For Wolfango Piccoli, co-president of Teneo Intelligence in London, the decision was largely expected after Erdogan’s speech in the parliament where he pressed to loosen monetary policy. But it will leave the lira even more vulnerable than before, and further, undermine the already weakened credibility of the Central Bank of Turkey.
“The loose monetary policy stance of the central bank in the eyes of the country’s risk premium will further increase the sensitivity of Turkish lira to global financial conditions and other external developments,” he told Arab News.
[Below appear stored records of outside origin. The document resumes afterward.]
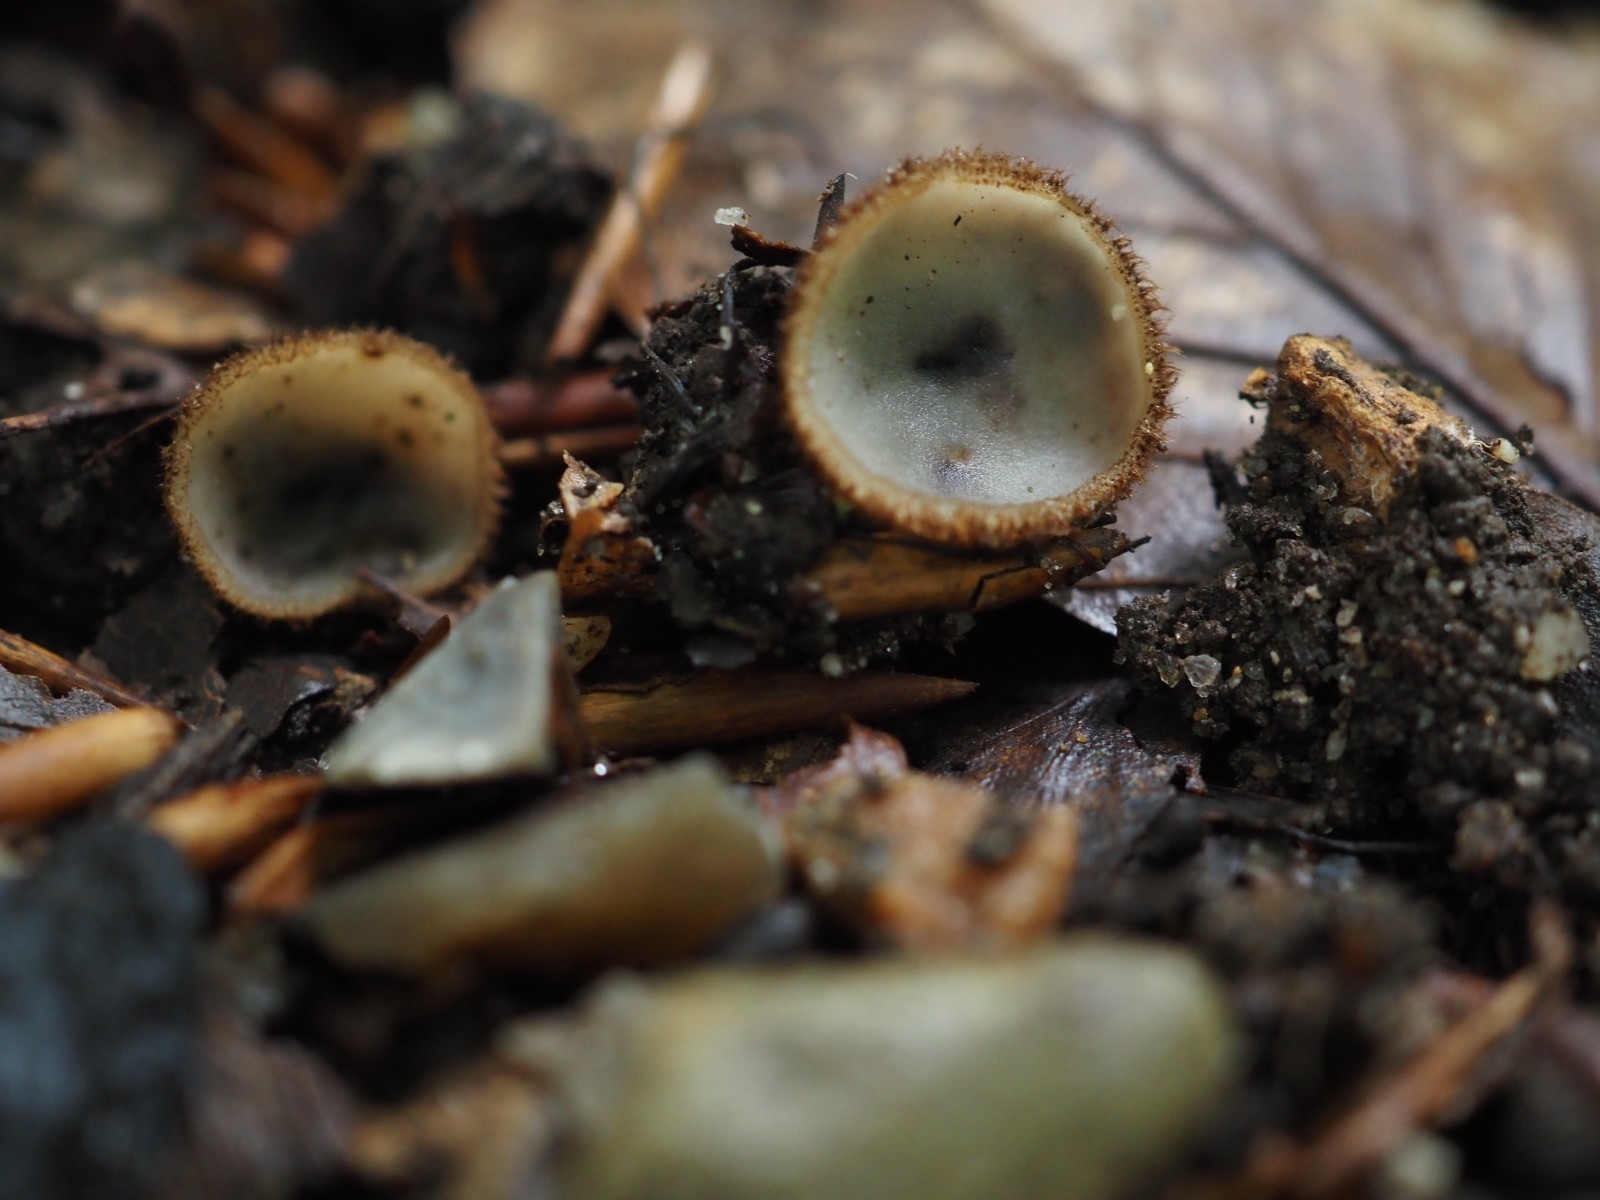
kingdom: Fungi
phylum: Ascomycota
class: Pezizomycetes
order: Pezizales
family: Pyronemataceae
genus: Humaria
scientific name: Humaria hemisphaerica
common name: halvkugleformet børstebæger
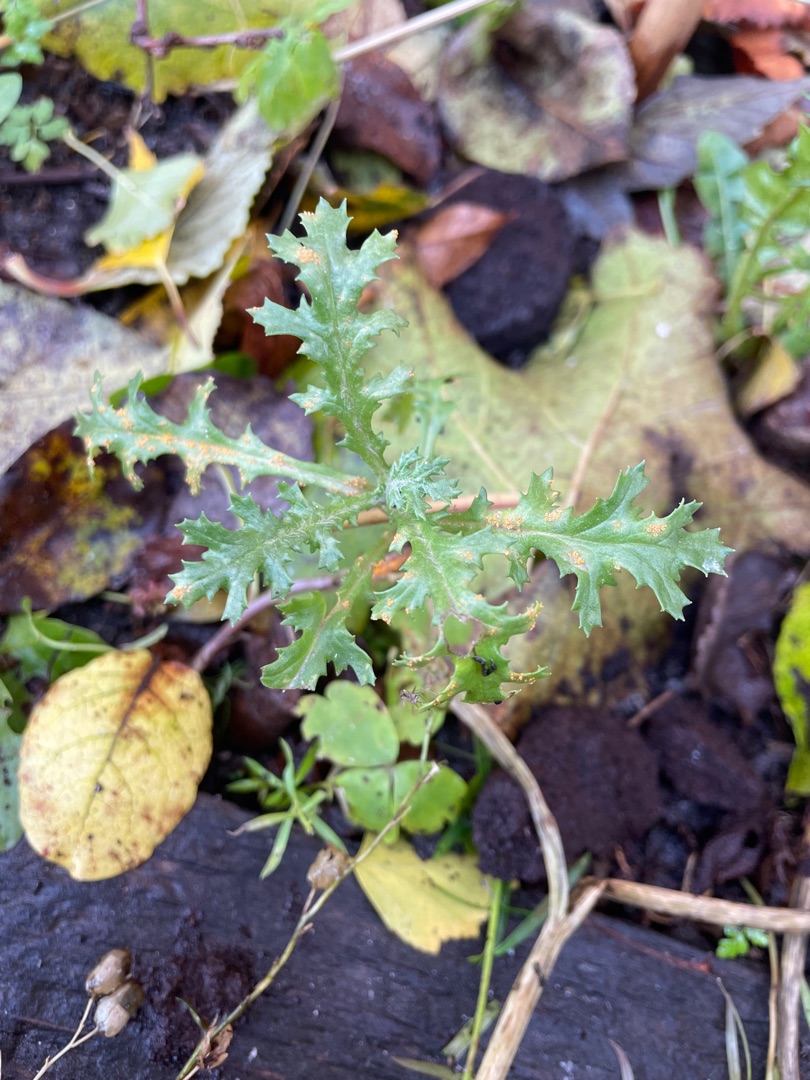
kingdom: Plantae
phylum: Tracheophyta
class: Magnoliopsida
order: Asterales
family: Asteraceae
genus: Senecio
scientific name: Senecio vulgaris
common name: Almindelig brandbæger
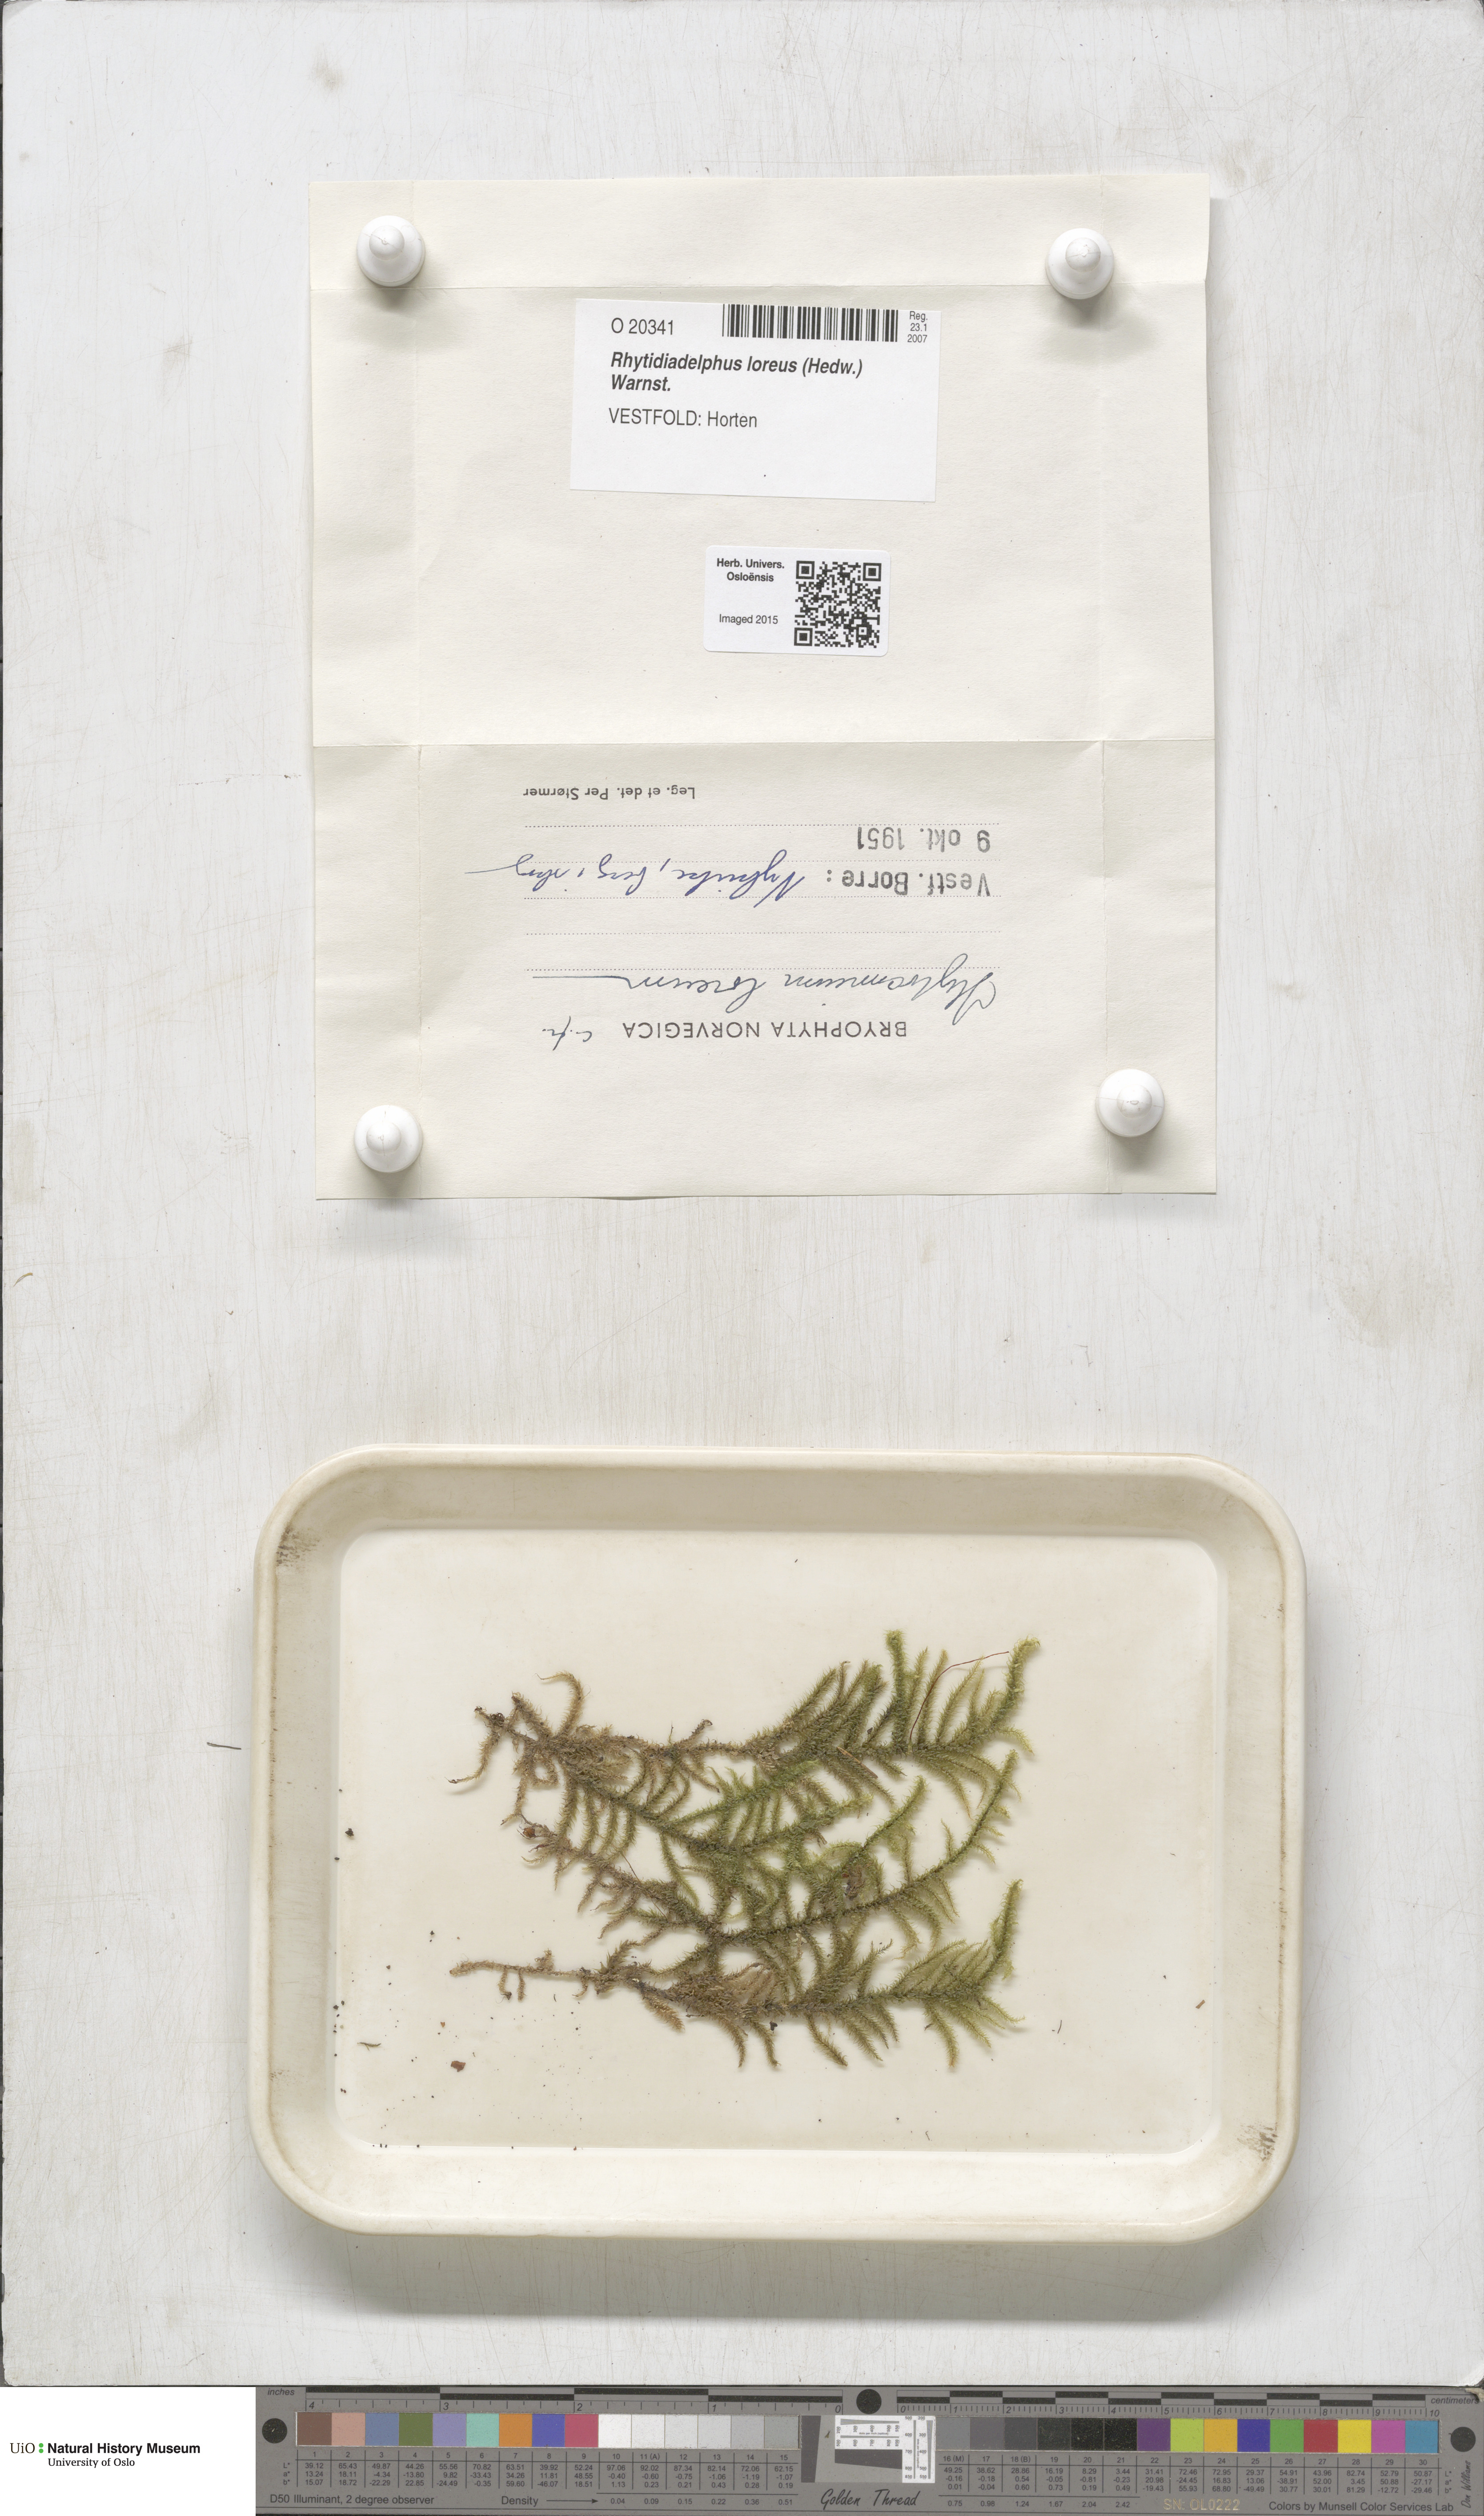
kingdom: Plantae
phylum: Bryophyta
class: Bryopsida
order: Hypnales
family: Hylocomiaceae
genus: Rhytidiadelphus
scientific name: Rhytidiadelphus loreus
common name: Lanky moss
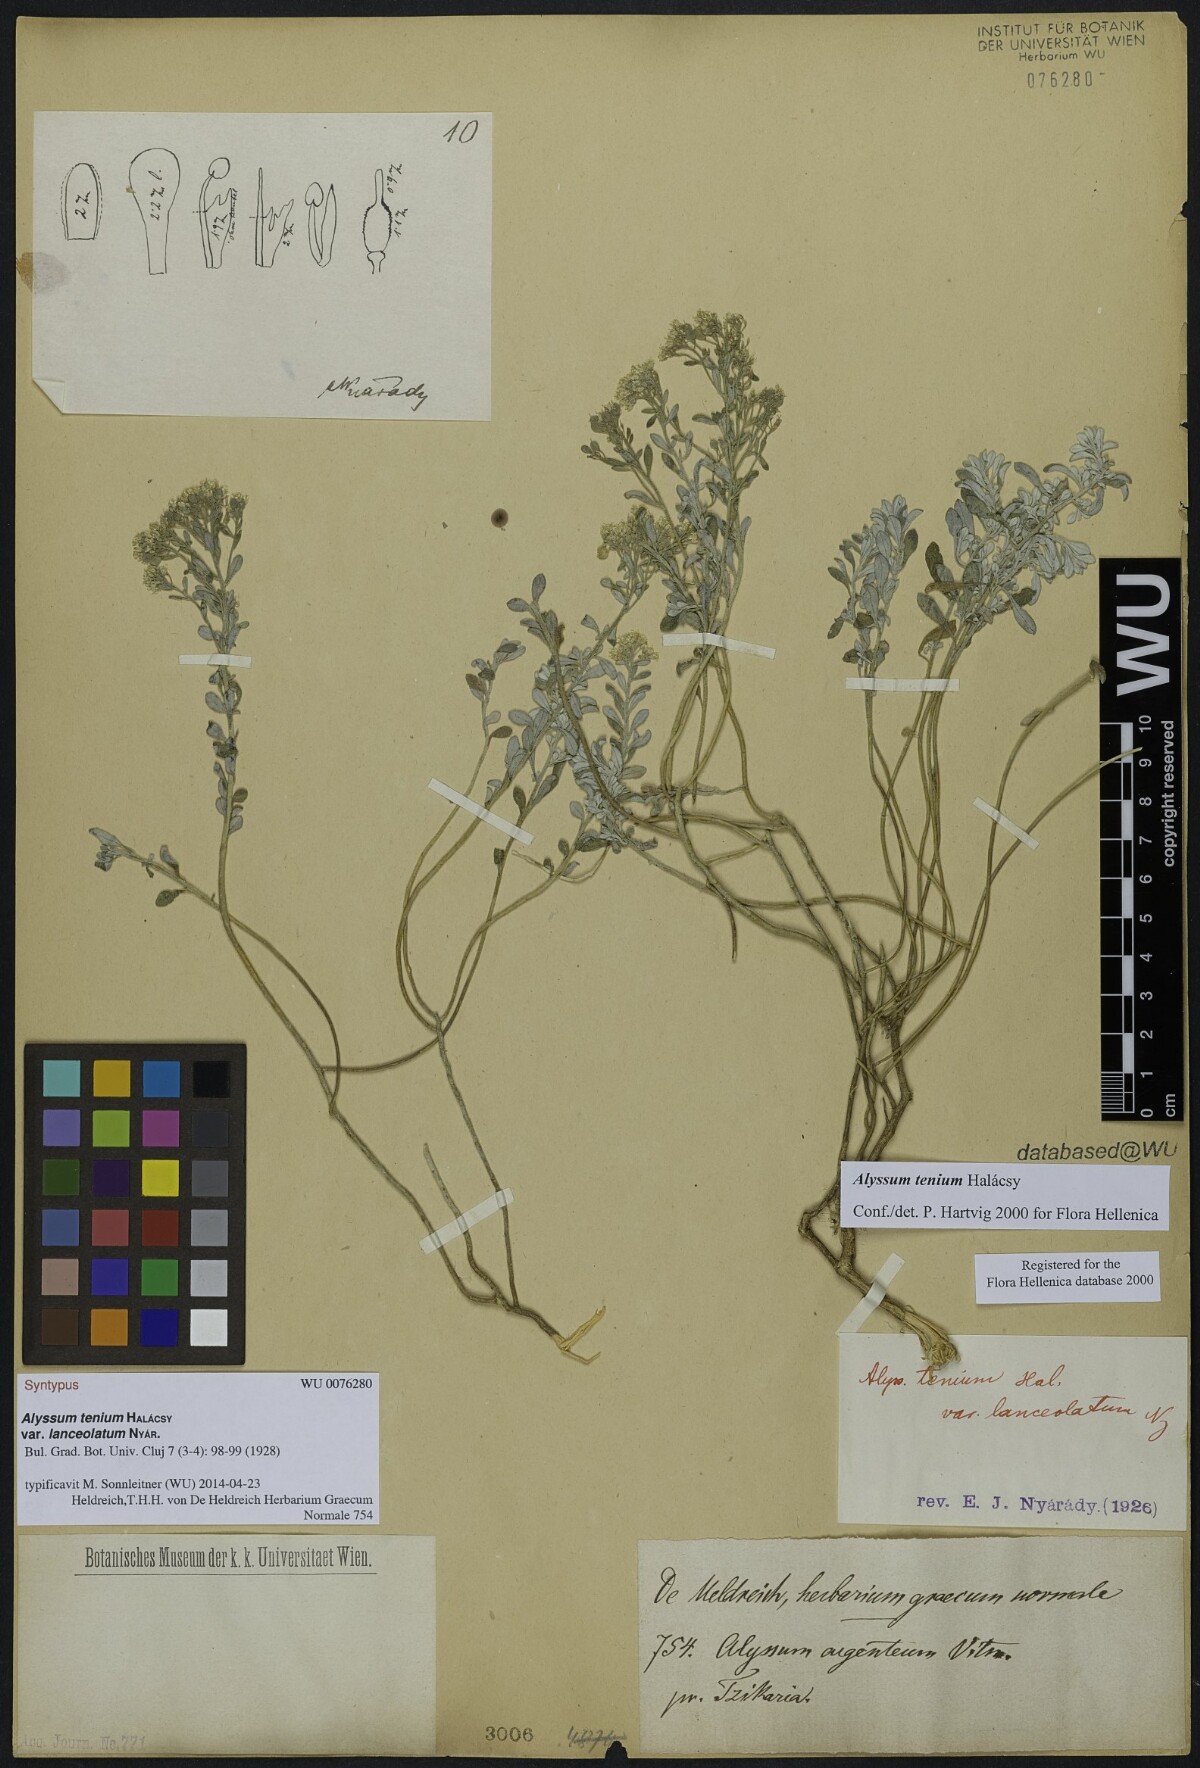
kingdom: Plantae
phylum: Tracheophyta
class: Magnoliopsida
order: Brassicales
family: Brassicaceae
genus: Alyssum
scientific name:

Taking the issue from another angle, Emre Peker, European director for political risk consultancy Eurasia Group, said Erdogan hopes to attract more foreign direct investment and tap into a supply-chain shift out of Asia in the wake of pandemic-induced disruptions.
“The government policies bet that a weak lira and abundant labor will help lure investments in Turkey, while also underpinning export-driven economic growth,” he told Arab News.
But expert Peker said it was a risky gambit, especially as locals lose confidence in the economic management and lira weakness stokes the risk of runaway inflation.
“Ultimately, the biggest losers from the political meddling monetary policies are households and small and medium-sized enterprises,” he said. “That will further erode Erdogan’s popularity while stoking tensions at home and abroad as the president looks to maintain power in the upcoming elections.”
If Erdogan is determined to pursue an ever-looser monetary policy, at some point he’ll have to stop currency depreciation, which could mean imposing capital controls on citizens, claim some economists. Another threat is that of a bank run, if and when savers realize banks can’t meet their FX demands, on account of bad loans rising in their balance sheets.
Erdogan’s erratic and non-sensical economic experiment is severely undermining business confidence, potentially deterring much-needed capex to catch up to new tech and enhance export competitiveness.